GCSE PE Practical Moderation – Tips & Tricks

Perhaps the most important day of the year on the Physical Education department calendar – Practical Moderation. Known to give many teachers and pupils sleepless nights, this day can define pupil grades and shape teacher performance reviews. Needless to say, it is important to get it right. We have come up with a number of tips and suggestions to make your practical moderation run smoothly this year.

1. Ensure that you have a practice moderation day. No matter how many lessons you spend talking through the moderation procedure with your pupils, there is no way that they will fully understand the process until they have taken part themselves. A practice moderation day will mean that all pupils are fully aware of the sports that they will be performing in, and also the drills and activities that they will be undertaking. This will make sure that there is a smooth transition between sessions, impressing the moderator and putting your pupils at ease. You want every moment possible to show off your pupils’ ability in each sport, needlessly explaining drills and organising teams will only hinder this.

“Give ample opportunity for pupils to show what level they are capable of performing at”

2. Skills in isolation should be both differentiated and pressurised. The lead examiner reports for Edexcel, AQA and OCR in 2018 all lean towards the fact that higher end pupils need to be given a chance to give higher achieving pupils a chance to show their ability. For example in netball, more able pupils may be given an isolated drill with more defenders or a smaller space than their weaker counterparts.
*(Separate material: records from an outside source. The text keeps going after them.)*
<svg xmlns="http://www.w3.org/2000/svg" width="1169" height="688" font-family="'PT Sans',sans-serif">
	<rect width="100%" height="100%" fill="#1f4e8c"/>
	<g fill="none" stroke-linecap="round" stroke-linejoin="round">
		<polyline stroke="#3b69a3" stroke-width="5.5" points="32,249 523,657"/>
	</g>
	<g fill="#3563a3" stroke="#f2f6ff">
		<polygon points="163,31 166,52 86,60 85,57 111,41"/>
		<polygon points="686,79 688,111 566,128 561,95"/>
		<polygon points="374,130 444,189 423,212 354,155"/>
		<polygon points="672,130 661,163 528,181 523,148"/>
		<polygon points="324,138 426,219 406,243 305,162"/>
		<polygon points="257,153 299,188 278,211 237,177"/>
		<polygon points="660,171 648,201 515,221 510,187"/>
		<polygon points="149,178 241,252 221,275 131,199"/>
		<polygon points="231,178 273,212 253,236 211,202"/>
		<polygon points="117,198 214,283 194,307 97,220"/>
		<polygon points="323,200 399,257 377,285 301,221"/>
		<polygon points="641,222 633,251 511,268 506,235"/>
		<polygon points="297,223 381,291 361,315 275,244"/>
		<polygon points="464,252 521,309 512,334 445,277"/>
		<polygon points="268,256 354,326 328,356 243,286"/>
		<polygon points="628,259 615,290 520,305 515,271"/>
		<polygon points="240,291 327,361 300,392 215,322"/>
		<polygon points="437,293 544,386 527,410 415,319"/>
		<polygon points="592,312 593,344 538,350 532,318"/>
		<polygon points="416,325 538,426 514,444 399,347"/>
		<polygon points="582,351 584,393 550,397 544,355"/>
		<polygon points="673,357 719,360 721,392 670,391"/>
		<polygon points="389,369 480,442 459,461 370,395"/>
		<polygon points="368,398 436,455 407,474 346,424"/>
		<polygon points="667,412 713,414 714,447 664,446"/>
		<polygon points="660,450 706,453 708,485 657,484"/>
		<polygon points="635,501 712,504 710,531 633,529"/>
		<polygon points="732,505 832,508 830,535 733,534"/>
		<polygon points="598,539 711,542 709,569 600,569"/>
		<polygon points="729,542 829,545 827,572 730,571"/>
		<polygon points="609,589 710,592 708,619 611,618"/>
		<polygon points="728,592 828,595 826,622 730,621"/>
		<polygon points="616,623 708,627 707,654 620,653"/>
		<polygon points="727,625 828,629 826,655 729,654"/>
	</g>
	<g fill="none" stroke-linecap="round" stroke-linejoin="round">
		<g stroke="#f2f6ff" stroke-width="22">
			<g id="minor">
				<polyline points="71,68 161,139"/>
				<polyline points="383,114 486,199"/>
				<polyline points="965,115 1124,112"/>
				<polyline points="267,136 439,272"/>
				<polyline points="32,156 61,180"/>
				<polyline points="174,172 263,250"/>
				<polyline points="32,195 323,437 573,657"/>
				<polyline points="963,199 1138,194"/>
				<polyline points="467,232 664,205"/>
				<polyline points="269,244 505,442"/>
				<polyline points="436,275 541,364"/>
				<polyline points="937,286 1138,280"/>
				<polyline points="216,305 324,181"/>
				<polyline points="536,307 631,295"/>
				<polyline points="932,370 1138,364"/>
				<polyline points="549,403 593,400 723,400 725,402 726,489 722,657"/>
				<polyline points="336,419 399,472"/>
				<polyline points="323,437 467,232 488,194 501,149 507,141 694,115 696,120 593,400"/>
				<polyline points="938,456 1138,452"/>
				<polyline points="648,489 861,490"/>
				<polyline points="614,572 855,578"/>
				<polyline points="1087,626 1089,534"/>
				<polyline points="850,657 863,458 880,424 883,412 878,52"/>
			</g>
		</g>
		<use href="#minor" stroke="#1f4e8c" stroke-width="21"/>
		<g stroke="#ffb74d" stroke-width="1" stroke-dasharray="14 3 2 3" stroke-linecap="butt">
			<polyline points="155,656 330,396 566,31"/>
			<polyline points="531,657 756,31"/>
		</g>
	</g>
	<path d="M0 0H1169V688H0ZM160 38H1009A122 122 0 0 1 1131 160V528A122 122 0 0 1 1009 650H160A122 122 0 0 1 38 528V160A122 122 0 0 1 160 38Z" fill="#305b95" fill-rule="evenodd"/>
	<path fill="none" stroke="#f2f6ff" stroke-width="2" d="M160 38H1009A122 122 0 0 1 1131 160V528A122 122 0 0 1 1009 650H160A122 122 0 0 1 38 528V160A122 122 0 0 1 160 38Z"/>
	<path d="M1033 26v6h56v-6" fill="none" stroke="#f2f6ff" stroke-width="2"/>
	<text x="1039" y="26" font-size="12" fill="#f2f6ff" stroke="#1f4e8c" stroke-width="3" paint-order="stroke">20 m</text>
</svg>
Overall, the skills session can be short and snappy, but must give ample opportunity for pupils to show what level they are capable of performing at. There is no requirement to bring in extra pupils for the isolated skills, but having more pupils involved may put candidates at ease and will also make it easier for the moderator to recognise the level of performance.


3. Draft in your superstars. For games activities it is likely that you will be required to involve other pupils at the school in order to make up a full-sided match. There is an argument to be had here in regard to bringing in mediocre performers who may make your GCSE PE candidates look even better. This is a risky strategy. The moderator will want to see a high level of performance and may well be impressed by a high-quality game rugby, football, netball etc. If you have graded your pupils highly, they need to be given a chance to show the moderator how good they are; and the only way that this is possible is against high quality opposition.

“Don’t let your pupil be the victims of your modesty”

4. Don’t be modest with your grades. Worried about giving your pupils too high a grade? Don’t be! You are a professional in your field and see pupils taking part in sport every day. If you think a pupil is worth full marks in a particular sport, then go with it. If your marking is a slightly generous, chances are no changes will be made. If your marking is very generous, the moderator may bring your grades down, but there is no shame in this and it should be seen as a learning curve. Remember that the moderator is unlikely to bring your grades up, so don’t let your pupil be the victims of your modesty!


5.Don’t coach or teach. As PE practitioners it is very difficult not to give the odd bit of advice and coaching during moderation. However, this is not allowed and if the moderator thinks that you have helped improve a pupil’s performance, they may actually bring their grade down. For this day only, you must see yourself as an organiser rather than a teacher. As mentioned earlier, a practice moderation day will go a long way to ensuring that your input is minimal on the day.


6.Get your player numbers up. Many schools only have small cohorts when it comes to GCSE PE, without the luxury of having enough players to play full-sided matches. For each sport there is a minimum amount of players that must be used in a match situation, for example in football the minimum amount of players is 7v7 (although this must still be on a full pitch). Playing small sided matches undoubtedly hinders your pupils’ chances of showing their ability because a large part of the grade is based on tactical awareness. If a pupil is playing 7-a-side football they will of course find it almost impossible to show the tactics and strategies required for an 11-a-side match. Make up the numbers with other pupils in the school, even if from different year groups if necessary.


7.Enjoy it! See the moderation day as a chance to show off your outstanding PE pupils! If you relax and spend the day with a smile on your face, your pupils will follow suit and give a better overall performance.